So I woke up this morning, threw open the blinds to find a hummingbird perched beautifully right in front of the window. Okay well Jeff pointed it out. But still I brought it to the house with my hummingbird feeder. I receive a small flighted guest a couple times a day. There is both a male and female ruby throated hummingbird that make appearances regularly. Ruby Throated hummers are the only ones in Iowa so identification is pretty easy.

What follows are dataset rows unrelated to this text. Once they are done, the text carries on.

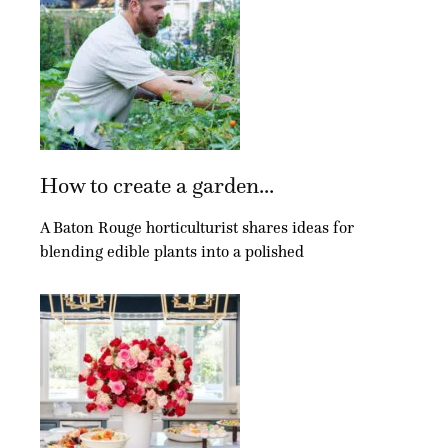
How to create a garden...
A Baton Rouge horticulturist shares ideas for
blending edible plants into a polished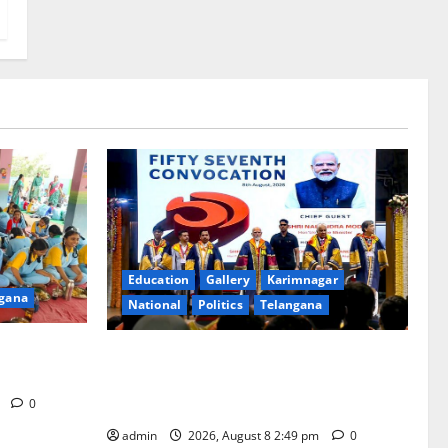
Education
Gallery
Karimnagar
gana
National
Politics
Telangana
at Manair
Prime Minister Narendra Modi addresses
the 57th Convocation Ceremony of IIT
Delhi
m
0
admin
2026, August 8 2:49 pm
0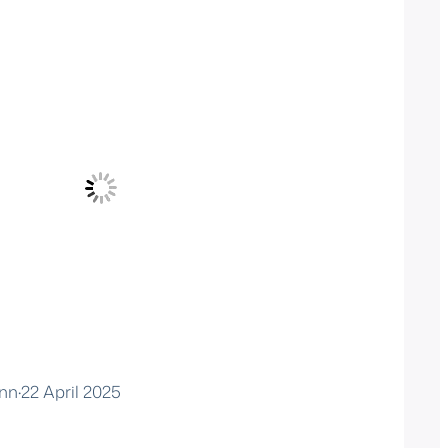
nn
·
22 April 2025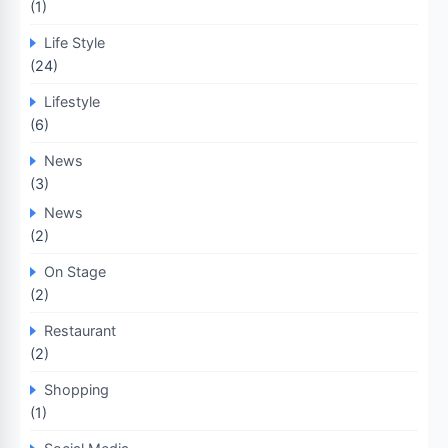
(1)
Life Style
(24)
Lifestyle
(6)
News
(3)
News
(2)
On Stage
(2)
Restaurant
(2)
Shopping
(1)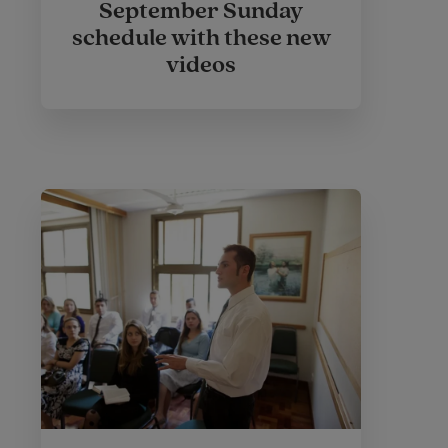
September Sunday
schedule with these new
videos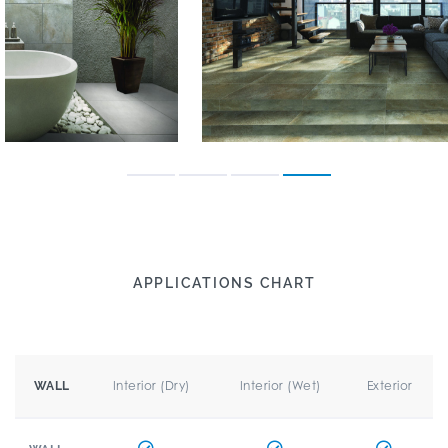
APPLICATIONS CHART
Interior (Dry)
Interior (Wet)
Exterior
WALL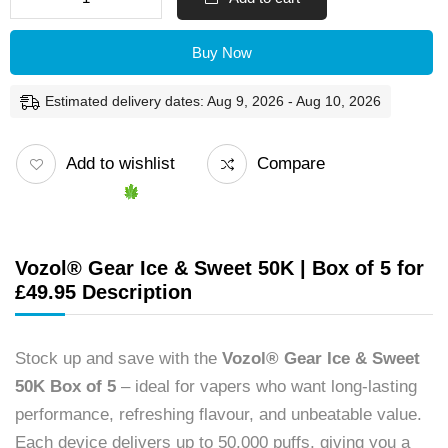
Buy Now
Estimated delivery dates: Aug 9, 2026 - Aug 10, 2026
Add to wishlist
Compare
Vozol® Gear Ice & Sweet 50K | Box of 5 for
£49.95 Description
Stock up and save with the
Vozol® Gear Ice & Sweet
50K Box of 5
– ideal for vapers who want long-lasting
performance, refreshing flavour, and unbeatable value.
Each device delivers up to 50,000 puffs, giving you a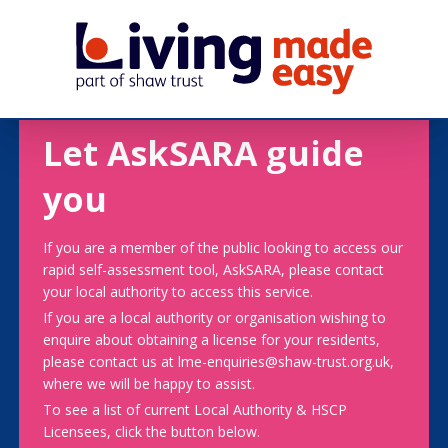
Let AskSARA guide
you
If you are a member of the public looking to access our
rapid self-assessment tool, AskSARA, please contact
your local authority to access this service.
If you are a local authority or organisation wishing to
enquire about obtaining a license for your residents,
please contact us at lme-enquiries@shaw-trust.org.uk,
where we will be happy to assist.
To see a list of current Local Authority & HSCP
Licensees, click the button below.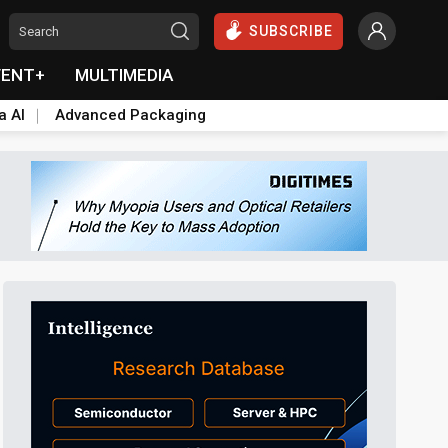
SUBSCRIBE
VENT+
MULTIMEDIA
a AI
Advanced Packaging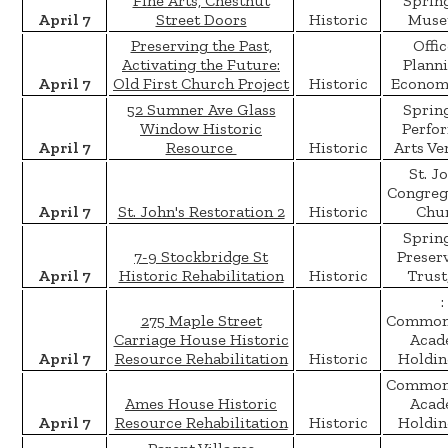
Fine Arts, Chestnut
Spring
April 7
Street Doors
Historic
Muse
Preserving the Past,
Offic
Activating the Future:
Plann
April 7
Old First Church Project
Historic
Economi
52 Sumner Ave Glass
Spring
Window Historic
Perfo
April 7
Resource
Historic
Arts Ve
St. J
Congreg
April 7
St. John's Restoration 2
Historic
Chu
Spring
7-9 Stockbridge St
Preser
April 7
Historic Rehabilitation
Historic
Trust,
:
275 Maple Street
Common
Carriage House Historic
Acad
April 7
Resource Rehabilitation
Historic
Holdin
Common
Ames House Historic
Acad
April 7
Resource Rehabilitation
Historic
Holdin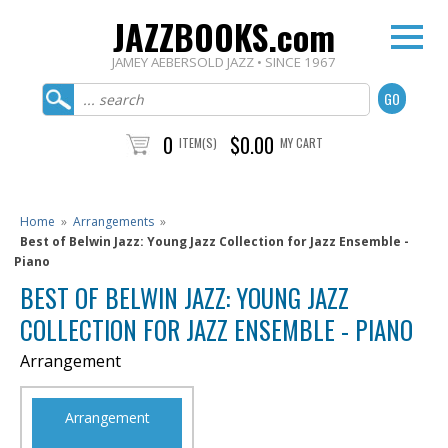
JAZZBOOKS.com
JAMEY AEBERSOLD JAZZ • SINCE 1967
0
$0.00
ITEM(S)
MY CART
Home
»
Arrangements
»
Best of Belwin Jazz: Young Jazz Collection for Jazz Ensemble -
Piano
BEST OF BELWIN JAZZ: YOUNG JAZZ
COLLECTION FOR JAZZ ENSEMBLE - PIANO
Arrangement
Arrangement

Looking out the window I saw a small fawn, still with spots, running through the common area. And I realized that I loved my neighborhood. I love backing to the creek. I love most of my neighbors. It is a very quiet beautiful place. I know most of the people on my block and talk regularly with them. One of the neighbors is moving and I'm a little hesitant about who will buy. Pat is a quiet tidy neighbor who is enjoyable to talk to. We'll miss her. I'm just worried about someone loud and obnoxious moving in. We'll see. Such is home-ownership So far her place has been on the market for about three weeks.
So the morning started out beautiful. Any day when I can spot deer and hummingbirds before 7 is a good day. Work was good. I just finished a pot of coffee so the caffeine has me jittery and productive. I just went out to lunch at one of my very favorite restaurants in the whole world, Lucca. All and all a good day.
But something conspires to keep me pensive. I've just been in an odd mood. Lucca has been closed for two weeks due to flooding. I've missed them. The parking lot at work flooded yesterday. Luckily my car was safe. So flooding has been on my brain and I started thinking about Cedar Rapids. And then I wrote this poem.
Cedar Rapids
Dark clouds shroud
a city underwater.
Daily, hourly warnings plague,
a population already tired of warnings.
Tired of rain.
Tired of treading water.
Rebuilding, their only thought
Rebuilding lives,
scattered by river torrents.
Rebuilding hope,
washed away.
See what I mean about an odd mood. Great day, depressing poem. Maybe tomorrow I'll have a crap day and write happy poems. We'll see.